BitNet2 Model with H-BitLinear Layers

This is a BitNet2 model that uses H-BitLinear layers for efficient computation. The model maintains the original BitNetModel2 architecture while being compatible with Hugging Face Transformers.

Model Details

  • Model Type: BitNet2 with H-BitLinear layers
  • Architecture: Transformer with H-BitLinear feed-forward networks
  • Parameters: ~414M parameters
  • Hidden Size: 512
  • Layers: 12
  • Attention Heads: 8
  • Intermediate Size: 2048
  • Vocabulary Size: 128,256
  • Max Sequence Length: 128

Key Features

  • H-BitLinear Layers: Uses Hadamard-based linear layers for improved efficiency
  • Hugging Face Compatible: Full compatibility with Hugging Face Transformers
  • Custom Architecture: Maintains the original BitNetModel2 structure
  • Optimized for Inference: Designed for fast text generation

Usage

from transformers import AutoTokenizer, AutoModelForCausalLM

# Load model and tokenizer
model_name = "YOUR_USERNAME/proper-bitnet2-model"
tokenizer = AutoTokenizer.from_pretrained("meta-llama/Meta-Llama-3-8B-Instruct", trust_remote_code=True)
model = AutoModelForCausalLM.from_pretrained(model_name, trust_remote_code=True)

# Generate text
prompt = "The future of artificial intelligence"
inputs = tokenizer(prompt, return_tensors="pt")
outputs = model.generate(**inputs, max_new_tokens=50)
response = tokenizer.decode(outputs[0], skip_special_tokens=True)
print(response)

Architecture Details

The model uses:

  • H-BitLinear Layers: Hadamard-based linear transformations for feed-forward networks
  • Multi-head Attention: Standard transformer attention mechanism
  • Layer Normalization: Applied before attention and feed-forward layers
  • GELU Activation: Used in feed-forward networks

Training

This model was trained using the BitNetModel2 architecture with H-BitLinear layers.
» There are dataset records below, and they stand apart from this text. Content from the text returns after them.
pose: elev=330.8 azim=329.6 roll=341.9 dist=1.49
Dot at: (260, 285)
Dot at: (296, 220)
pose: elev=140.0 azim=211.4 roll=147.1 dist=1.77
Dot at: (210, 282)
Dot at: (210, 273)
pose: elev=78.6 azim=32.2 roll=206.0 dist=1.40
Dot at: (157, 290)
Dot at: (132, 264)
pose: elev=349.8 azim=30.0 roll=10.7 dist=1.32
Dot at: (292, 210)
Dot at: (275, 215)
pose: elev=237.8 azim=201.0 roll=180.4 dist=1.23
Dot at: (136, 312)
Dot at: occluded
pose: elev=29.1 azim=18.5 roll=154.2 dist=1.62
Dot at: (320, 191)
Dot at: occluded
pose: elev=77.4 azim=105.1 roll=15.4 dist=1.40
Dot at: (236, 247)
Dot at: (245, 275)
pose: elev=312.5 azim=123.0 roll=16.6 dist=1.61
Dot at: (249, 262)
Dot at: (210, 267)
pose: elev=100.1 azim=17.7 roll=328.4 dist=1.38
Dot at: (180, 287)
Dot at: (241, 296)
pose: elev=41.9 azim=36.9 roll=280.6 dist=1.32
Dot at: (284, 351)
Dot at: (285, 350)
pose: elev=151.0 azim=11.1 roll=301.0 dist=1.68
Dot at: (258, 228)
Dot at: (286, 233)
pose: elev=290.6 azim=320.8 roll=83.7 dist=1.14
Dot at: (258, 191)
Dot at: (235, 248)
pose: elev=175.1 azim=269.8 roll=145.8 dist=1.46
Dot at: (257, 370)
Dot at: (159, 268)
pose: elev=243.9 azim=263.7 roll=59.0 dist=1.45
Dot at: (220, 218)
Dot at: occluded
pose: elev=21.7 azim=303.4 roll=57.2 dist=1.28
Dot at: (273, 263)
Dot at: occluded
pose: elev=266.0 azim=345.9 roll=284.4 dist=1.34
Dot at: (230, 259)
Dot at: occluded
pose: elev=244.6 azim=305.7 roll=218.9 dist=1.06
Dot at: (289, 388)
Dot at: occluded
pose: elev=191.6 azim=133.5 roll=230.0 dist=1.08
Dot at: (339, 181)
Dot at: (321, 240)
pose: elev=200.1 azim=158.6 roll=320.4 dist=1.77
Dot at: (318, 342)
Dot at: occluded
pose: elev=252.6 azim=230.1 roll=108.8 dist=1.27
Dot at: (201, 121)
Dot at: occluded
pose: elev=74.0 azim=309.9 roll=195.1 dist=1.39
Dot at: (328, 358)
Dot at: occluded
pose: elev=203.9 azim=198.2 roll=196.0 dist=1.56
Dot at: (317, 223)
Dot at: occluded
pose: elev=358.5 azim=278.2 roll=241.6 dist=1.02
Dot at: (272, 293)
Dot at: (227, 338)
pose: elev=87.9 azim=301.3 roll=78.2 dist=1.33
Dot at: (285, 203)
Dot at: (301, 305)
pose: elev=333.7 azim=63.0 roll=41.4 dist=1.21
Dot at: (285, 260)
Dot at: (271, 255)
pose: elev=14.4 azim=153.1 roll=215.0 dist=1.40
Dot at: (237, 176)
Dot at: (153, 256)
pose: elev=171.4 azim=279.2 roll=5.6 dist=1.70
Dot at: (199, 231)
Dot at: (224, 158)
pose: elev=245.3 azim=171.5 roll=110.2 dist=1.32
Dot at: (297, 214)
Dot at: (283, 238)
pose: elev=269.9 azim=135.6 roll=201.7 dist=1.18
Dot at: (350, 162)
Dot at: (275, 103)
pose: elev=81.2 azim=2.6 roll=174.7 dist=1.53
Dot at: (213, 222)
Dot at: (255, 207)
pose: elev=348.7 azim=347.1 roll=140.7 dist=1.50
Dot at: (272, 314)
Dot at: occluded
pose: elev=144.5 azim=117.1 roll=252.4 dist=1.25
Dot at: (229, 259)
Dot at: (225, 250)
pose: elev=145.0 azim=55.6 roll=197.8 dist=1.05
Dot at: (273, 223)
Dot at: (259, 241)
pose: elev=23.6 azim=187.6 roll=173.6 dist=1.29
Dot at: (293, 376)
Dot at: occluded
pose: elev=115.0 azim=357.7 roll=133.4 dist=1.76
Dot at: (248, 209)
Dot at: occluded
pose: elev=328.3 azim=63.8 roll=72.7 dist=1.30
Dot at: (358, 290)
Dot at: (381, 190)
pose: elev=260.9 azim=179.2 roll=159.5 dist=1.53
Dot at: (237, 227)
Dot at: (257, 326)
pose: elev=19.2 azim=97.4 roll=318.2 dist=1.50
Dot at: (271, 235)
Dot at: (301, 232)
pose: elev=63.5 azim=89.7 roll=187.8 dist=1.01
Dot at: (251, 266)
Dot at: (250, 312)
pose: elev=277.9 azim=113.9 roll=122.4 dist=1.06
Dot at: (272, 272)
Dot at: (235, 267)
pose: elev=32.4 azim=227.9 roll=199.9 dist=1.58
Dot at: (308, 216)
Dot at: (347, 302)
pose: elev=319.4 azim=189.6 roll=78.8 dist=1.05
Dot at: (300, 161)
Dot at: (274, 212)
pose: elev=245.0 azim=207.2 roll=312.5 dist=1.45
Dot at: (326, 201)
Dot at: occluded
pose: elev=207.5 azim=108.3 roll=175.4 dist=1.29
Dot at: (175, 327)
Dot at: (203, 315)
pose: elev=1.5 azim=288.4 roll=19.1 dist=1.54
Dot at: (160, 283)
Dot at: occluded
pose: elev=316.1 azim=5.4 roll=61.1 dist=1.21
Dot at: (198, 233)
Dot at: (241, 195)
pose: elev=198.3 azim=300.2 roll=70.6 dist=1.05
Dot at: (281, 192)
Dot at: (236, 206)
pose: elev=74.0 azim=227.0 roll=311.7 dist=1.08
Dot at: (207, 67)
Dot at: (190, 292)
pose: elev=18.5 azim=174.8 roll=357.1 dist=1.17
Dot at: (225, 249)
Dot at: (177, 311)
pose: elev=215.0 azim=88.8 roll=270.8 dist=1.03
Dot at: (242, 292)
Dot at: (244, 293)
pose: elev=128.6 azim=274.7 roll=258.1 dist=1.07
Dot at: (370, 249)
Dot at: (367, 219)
The training process involved:

  • Custom training loop with layer skipping capabilities
  • H-BitLinear implementation for efficient computation
  • Optimized for both training and inference

Performance

The model is designed for:

  • Fast inference with early exit capabilities
  • Efficient memory usage through H-BitLinear layers
  • Compatible with standard Hugging Face pipelines

Citation

If you use this model, please cite the original BitNet paper and acknowledge the H-BitLinear implementation.

License

This model is released under the MIT License.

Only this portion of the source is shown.